» Required action
Write the next part of the passage on how city council members do their jobs, starting right after its last sentence.

They are expected to spend hours poring over zoning charts, spend their lunch hours speaking to civic groups and their weekends secluded on budget workshops. They have to make decisions that could drastically affect their constituents’ homes and businesses. They are supposed to act in the name of the “common good” on a bewildering array of municipal, state and federal laws, and make decisions on everything from a low bid on car batteries to plans for mass transit.

To perform this Herculean task, we send to City Hall a group of people with widely varying amounts of experience, astuteness, savvy and skill. In the old days it really didn’t matter how skillful or astute any individual council member was. There was a community consensus, and that consensus prevailed in the council chambers. Council members who weren’t up for it got carried along for the ride; council members who were actively against the consensus got politely run over. But now it really does matter who fills each city council seat. Each individual council member has more potential to influence the system than ever before.

To determine how well each council member is performing his or her job, we interviewed a broad spectrum of close observers of the council -civic leaders, politicians, journalists, neighborhood activists, city staff members. The following analysis of the council members’ performance in the political system is based on those interviews.

» Data extract
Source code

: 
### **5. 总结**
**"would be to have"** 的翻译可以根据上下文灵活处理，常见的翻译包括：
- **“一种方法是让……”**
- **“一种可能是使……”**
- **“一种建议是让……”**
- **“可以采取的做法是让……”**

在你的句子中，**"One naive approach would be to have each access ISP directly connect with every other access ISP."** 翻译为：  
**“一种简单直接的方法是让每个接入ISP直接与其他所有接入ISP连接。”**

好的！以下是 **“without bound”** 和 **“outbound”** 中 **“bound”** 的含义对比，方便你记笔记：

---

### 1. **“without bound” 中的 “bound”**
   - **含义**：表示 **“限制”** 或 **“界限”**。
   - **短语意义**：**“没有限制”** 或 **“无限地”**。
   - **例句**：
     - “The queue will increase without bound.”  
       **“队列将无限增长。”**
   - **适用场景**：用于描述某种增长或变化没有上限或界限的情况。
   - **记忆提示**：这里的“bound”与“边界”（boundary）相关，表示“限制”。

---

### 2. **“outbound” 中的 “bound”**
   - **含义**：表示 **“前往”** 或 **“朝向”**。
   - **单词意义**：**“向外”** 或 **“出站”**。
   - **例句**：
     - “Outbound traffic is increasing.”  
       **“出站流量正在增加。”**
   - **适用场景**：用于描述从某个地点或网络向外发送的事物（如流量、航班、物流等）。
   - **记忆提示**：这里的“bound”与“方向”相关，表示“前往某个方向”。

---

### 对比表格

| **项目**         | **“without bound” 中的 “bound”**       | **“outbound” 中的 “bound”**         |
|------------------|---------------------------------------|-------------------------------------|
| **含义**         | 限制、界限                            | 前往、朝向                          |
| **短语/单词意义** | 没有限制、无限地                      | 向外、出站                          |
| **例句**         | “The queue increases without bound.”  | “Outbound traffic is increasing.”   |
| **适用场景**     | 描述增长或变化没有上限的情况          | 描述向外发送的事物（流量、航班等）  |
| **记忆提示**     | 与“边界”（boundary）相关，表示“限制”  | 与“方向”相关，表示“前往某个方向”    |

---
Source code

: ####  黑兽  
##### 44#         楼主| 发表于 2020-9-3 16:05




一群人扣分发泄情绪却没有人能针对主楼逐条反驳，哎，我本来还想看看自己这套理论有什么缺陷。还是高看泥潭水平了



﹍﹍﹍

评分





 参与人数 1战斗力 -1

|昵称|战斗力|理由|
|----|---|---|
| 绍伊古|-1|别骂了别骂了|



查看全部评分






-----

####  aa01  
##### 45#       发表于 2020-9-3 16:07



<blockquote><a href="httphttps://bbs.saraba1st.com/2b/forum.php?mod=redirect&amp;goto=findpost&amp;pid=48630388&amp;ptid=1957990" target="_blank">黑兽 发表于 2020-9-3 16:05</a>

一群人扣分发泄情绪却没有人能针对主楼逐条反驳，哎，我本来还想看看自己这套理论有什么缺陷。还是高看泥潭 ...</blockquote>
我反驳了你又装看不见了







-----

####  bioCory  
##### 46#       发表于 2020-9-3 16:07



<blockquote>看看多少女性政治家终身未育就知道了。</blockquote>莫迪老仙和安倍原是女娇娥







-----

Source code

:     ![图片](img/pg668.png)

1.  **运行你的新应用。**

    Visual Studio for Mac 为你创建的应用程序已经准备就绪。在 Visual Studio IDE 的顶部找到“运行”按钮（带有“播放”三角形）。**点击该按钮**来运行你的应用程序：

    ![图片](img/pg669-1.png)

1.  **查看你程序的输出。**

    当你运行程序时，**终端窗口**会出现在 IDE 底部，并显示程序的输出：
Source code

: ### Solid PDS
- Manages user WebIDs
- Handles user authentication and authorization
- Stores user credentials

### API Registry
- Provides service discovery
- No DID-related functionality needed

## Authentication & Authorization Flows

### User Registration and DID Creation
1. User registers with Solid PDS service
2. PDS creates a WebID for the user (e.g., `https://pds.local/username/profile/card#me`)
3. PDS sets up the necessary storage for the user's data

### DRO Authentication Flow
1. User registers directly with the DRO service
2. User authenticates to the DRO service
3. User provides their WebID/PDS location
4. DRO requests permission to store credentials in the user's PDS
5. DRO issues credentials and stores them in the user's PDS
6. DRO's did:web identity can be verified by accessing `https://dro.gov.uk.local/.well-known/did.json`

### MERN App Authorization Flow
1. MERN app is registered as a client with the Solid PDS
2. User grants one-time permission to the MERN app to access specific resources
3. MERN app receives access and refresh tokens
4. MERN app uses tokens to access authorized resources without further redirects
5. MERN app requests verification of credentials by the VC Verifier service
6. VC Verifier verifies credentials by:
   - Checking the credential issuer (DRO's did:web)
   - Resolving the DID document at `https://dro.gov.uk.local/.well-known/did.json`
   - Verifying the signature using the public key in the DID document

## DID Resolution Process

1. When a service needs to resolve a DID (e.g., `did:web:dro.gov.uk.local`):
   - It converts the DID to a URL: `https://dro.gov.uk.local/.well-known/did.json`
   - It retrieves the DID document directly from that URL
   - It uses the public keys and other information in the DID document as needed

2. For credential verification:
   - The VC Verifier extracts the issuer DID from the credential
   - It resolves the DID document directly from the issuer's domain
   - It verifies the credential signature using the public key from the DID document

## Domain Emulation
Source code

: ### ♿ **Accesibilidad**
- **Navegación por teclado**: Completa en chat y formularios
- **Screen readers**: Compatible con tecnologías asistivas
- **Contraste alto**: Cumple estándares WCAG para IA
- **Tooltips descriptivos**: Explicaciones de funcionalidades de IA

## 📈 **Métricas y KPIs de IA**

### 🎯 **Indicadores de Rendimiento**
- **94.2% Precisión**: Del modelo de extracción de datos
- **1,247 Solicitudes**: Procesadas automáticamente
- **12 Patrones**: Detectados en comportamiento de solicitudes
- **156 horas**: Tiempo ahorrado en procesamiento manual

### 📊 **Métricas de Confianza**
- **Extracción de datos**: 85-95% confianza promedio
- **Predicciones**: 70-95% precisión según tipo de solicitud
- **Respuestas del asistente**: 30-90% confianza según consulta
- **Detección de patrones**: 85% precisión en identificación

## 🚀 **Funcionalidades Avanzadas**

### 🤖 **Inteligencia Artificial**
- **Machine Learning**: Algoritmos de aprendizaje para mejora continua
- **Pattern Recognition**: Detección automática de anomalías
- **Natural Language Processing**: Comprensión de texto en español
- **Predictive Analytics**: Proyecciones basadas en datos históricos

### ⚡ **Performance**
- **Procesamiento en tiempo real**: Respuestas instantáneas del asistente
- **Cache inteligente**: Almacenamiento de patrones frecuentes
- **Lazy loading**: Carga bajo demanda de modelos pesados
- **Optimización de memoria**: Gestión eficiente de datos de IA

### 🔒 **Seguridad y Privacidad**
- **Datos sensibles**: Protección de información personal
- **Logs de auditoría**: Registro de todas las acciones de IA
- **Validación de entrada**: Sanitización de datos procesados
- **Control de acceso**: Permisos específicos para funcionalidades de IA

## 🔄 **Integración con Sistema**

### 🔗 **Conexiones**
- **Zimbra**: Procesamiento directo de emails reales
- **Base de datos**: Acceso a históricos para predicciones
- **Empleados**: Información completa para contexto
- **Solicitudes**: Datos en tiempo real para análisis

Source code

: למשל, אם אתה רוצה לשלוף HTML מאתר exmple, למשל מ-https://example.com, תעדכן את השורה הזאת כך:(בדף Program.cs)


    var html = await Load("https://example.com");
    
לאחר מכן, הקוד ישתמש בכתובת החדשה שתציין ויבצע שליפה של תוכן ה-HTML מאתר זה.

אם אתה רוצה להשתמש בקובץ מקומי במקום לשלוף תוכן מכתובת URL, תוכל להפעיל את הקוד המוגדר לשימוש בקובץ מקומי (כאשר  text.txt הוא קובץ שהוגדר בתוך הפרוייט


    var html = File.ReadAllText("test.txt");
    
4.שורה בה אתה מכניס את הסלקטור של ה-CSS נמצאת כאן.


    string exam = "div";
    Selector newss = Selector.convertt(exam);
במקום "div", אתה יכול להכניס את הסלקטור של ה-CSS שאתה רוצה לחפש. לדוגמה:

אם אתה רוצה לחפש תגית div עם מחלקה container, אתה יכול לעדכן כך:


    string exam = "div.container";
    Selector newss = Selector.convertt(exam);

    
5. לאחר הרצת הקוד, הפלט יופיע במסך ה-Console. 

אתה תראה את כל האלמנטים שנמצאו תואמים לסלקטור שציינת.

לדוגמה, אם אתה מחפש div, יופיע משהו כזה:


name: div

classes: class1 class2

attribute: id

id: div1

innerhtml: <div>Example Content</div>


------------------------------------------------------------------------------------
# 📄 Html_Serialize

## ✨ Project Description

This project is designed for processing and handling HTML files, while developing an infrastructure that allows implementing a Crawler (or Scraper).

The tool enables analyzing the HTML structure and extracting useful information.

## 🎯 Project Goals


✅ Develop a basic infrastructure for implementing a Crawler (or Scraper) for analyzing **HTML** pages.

» Result of this task
Jack Evans, mayor, Place 11, at large. Talk about Jack Evans, president of Cullum Companies, Inc. (which owns Tom Thumb and Page Drugs), almost invariably begins with a comparison with his predecessor, North Dallas developer Robert Folsom. Evans says he is more of “a team player” than Folsom. Insiders agree with that, but wonder whether Evans can exert enough leadership. It appears to be a choice between being well-liked and making hard decisions that may not be popular.

“Being mayor is a political job, but he doesn’t always understand it’s a political job, ” says one insider. “Evans’ primary thing is that he searches for consensus. He wants to have as many votes on an issue as he can. Folsom would be willing to get six [a majority of the 11 members of council] and then stop. Evans wants to avoid confrontation. He’s not a conflict person. He looks for the sources of disagreement and goes behind the scenes, and works individually with council members.”

The result, the insider says, is that Evans hasn’t been as effective as he could be. He isn’t identified with any particular issue, and in that sense, is untested. The era of the major projects may be over for Dallas, and in the past, projects such as the water system, the airport, the convention center, the new City Hall and Reunion Arena have focused attention on the mayor’s office.

Evans points out that as mayor he cannot control the city council the way the chairman of a company board can exert leverage. The mayor has only one vote, as do each of the council members.

Still, a lot of power and prestige is attached to the mayor’s job, and Evans’ handling of the council debates has been criticized by observers.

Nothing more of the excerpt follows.